One of them is, in Jon Stewart’s words, the finest orator of his generation. The other one, in Jon Stewart’s words, is getting kicked in the rear over health care.
The first Obama is the one most of us think about when the president’s name is mentioned. He’s the man that delivered the speeches that have so far defined his rapid rise to power and will probably define this generation: the anti-war speech from Chicago in October 2002, the 2004 Democratic party keynote, the March 2008 speech on race, the election night victory speech, and this year’s June address to the Muslim world in Cairo. Each showed exceptional delicacy for a modern politician, a degree of dialectical reasoning, an ability to combine serious and honestly held ideas with politically advantageous messages. Without these speeches, Obama would not be president.

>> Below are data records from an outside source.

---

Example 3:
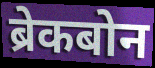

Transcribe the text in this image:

ब्रेकबोन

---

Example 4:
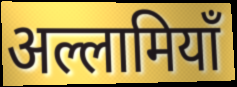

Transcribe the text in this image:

अल्लामियाँ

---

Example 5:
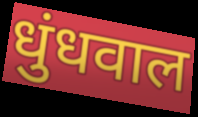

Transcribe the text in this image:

धुंधवाल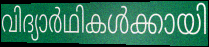
വിദ്യാർഥികൾക്കായിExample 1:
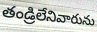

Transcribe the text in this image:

తండ్రిలేనివారును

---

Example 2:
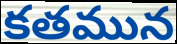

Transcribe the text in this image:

కతమున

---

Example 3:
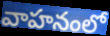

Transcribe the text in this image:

వాహనంలో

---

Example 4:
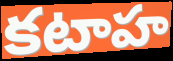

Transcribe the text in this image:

కటాహ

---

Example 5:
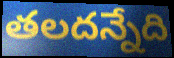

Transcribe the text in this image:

తలదన్నేదిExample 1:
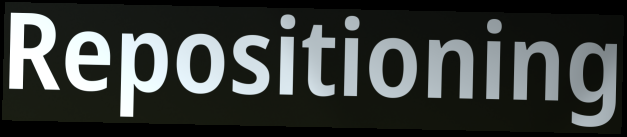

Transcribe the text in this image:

Repositioning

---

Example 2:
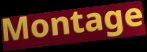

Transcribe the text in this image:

Montage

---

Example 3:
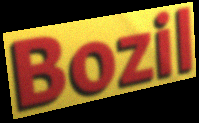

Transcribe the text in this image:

Bozil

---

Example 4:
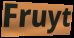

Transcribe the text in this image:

Fruyt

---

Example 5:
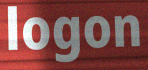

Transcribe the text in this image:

logon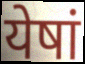
येषांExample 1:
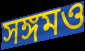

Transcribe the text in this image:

সঙ্গমও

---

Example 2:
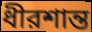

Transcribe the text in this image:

ধীরশান্ত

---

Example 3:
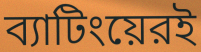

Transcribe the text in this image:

ব্যাটিংয়েরই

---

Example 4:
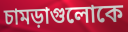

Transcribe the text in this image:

চামড়াগুলোকে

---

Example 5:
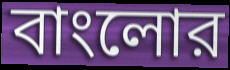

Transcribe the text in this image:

বাংলোর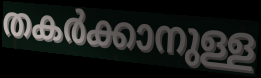
തകർക്കാനുള്ള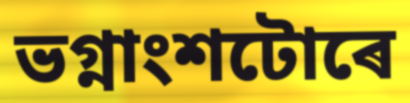
ভগ্নাংশটোৰে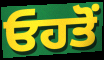
ਓਹਤੋਂ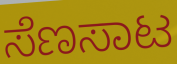
ಸೆಣಸಾಟ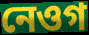
নেওগ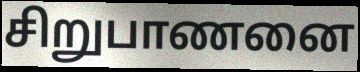
சிறுபாணனை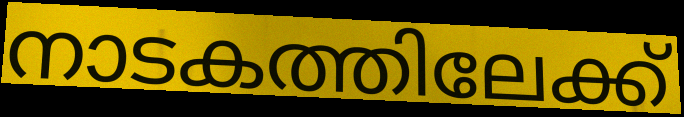
നാടകത്തിലേക്ക്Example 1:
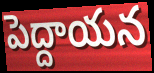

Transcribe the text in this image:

పెద్దాయన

Neither would he be worthy of the history books.
The second Obama has lived in the shadow of the first, only occasionally making himself known. It’s easy to ignore the midget in the corner, but like it or not he’s there, making life trickier for the first one. The second Obama is the individual who declared he would negotiate with Iran and North Korea without preconditions, who told attendees at a Democratic fundraiser that bitter working class people “cling to guns or religion or antipathy” because of their declining job prospects. He’s the person who told Leno that his bowling was suitable only for the Special Olympics, that the Boston police were “stupid” for arresting Henry Louis Gates, that problems experienced by the Post Office showed why a healthcare public option was a good thing.
Viewed with a sympathetic eye, none of these statements is necessarily all that bad, but all were politically naive. Each produced a backlash that a more experienced politician would have anticipated, and each forced Obama’s team into careful back-tracking after the fact, distracting attention from his core goals and central messages. Don’t forget the healthcare backlash really got going after Gates-gate. Whether right or wrong, none of these remarks were either necessary or useful.

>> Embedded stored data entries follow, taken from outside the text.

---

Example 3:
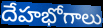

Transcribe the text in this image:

దేహభోగాలు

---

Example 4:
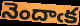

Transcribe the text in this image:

నెందాఁక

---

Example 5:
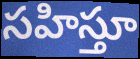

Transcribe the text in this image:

సహిస్తూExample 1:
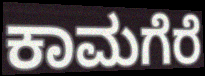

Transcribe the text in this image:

ಕಾಮಗೆರೆ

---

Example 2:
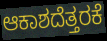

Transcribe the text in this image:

ಆಕಾಶದೆತ್ತರಕೆ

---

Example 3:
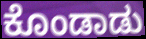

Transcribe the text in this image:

ಕೊಂಡಾಡು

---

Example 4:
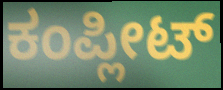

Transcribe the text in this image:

ಕಂಪ್ಲೀಟ್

Clearly, both of the Obamas are a product of the same personal characteristics. They are expressions of a man who prizes free thinking and subtlety, who has commendably refused to talk down to the public, and who believes that he should honestly state his views rather than couch his messages behind blandly inoffensive political boilerplate. But whilst the moments of soaring oratory have been based on tightly scripted and well thought out remarks in which the president’s impressive intellectual flexibility has been parsed and checked by political machinery that considers the many ways a statement can be read or misread, Obama’s faux-pas have generally been when the president has been, shall we say, a little too relaxed in his off-the-cuff remarks. They’ve occurred when he’s forgotten that he’s talking to an interviewer or an audience with digital recording equipment in every pocket: in short, when he’s taken his eye off the ball.
Of course, it doesn’t really matter if the president makes the occasional gaffe now and then. Bush managed to take the country to two wars without constructing a single functional sentence. With basically 100 percent coverage of presidential life, it’s more or less impossible not to offer up a snafu to the slavering maw of the news media every now and again.
But are these occasional slips a sign of broader political inexperience? Perhaps they’re indications that Obama works better on defence than offence? Arguably Obama’s two major pre-presidential speeches were the most important politically: the first a gutsy call against a dumb war, a kind of wilful self-immolation that turned out to be a political asset thanks to the terrible failure of post-war reconstruction; the second a tactical response to attacks over Jeremiah Wright. Both represented Obama the underdog. By contrast, his speeches in Europe and Egypt, designed to drive politics in a new direction, were well-received, even masterly, but have yet to produce concrete results. Obama returned from Europe with no additional commitments to send troops to Afghanistan, and Middle Eastern diplomacy remains as fragmented as it ever was.
Most importantly, when Obama attempted to set the agenda on health care during his pre-recess press conference, he faltered. He gave an impression of being adept at policy but weak on the core messages, which the White House team has only slowly managed to rectify at the town halls. Hence the confusion about what’s going on in the White House. Some on the left of the Democratic party are ready to burn their party membership cards, believing that the president has sold out the public option to the Blue Dogs. Others, like Howard Dean, think the public option will be slipped into the final bill during reconciliation.
It’s perfectly feasible that the attempt to keep the debate open is a way of forcing the Republicans to take an intransigent position. This would prepare the way for a Democrat-only bill in the autumn. It’s possible, in short, that this is a clever political game. But as yet no-one seems exactly sure what the president is trying to achieve. Is the White House leading this debate, or is the debate leading it? In Balz and Johnson’s book on the 2008 election, The Battle for America, Obama admits that his early speeches after he declared his candidacy had fallen flat. “I’m actually always sort of a slow starter,” Obama told them. Let’s hope it doesn’t take too much longer for the president to get up to speed on healthcare.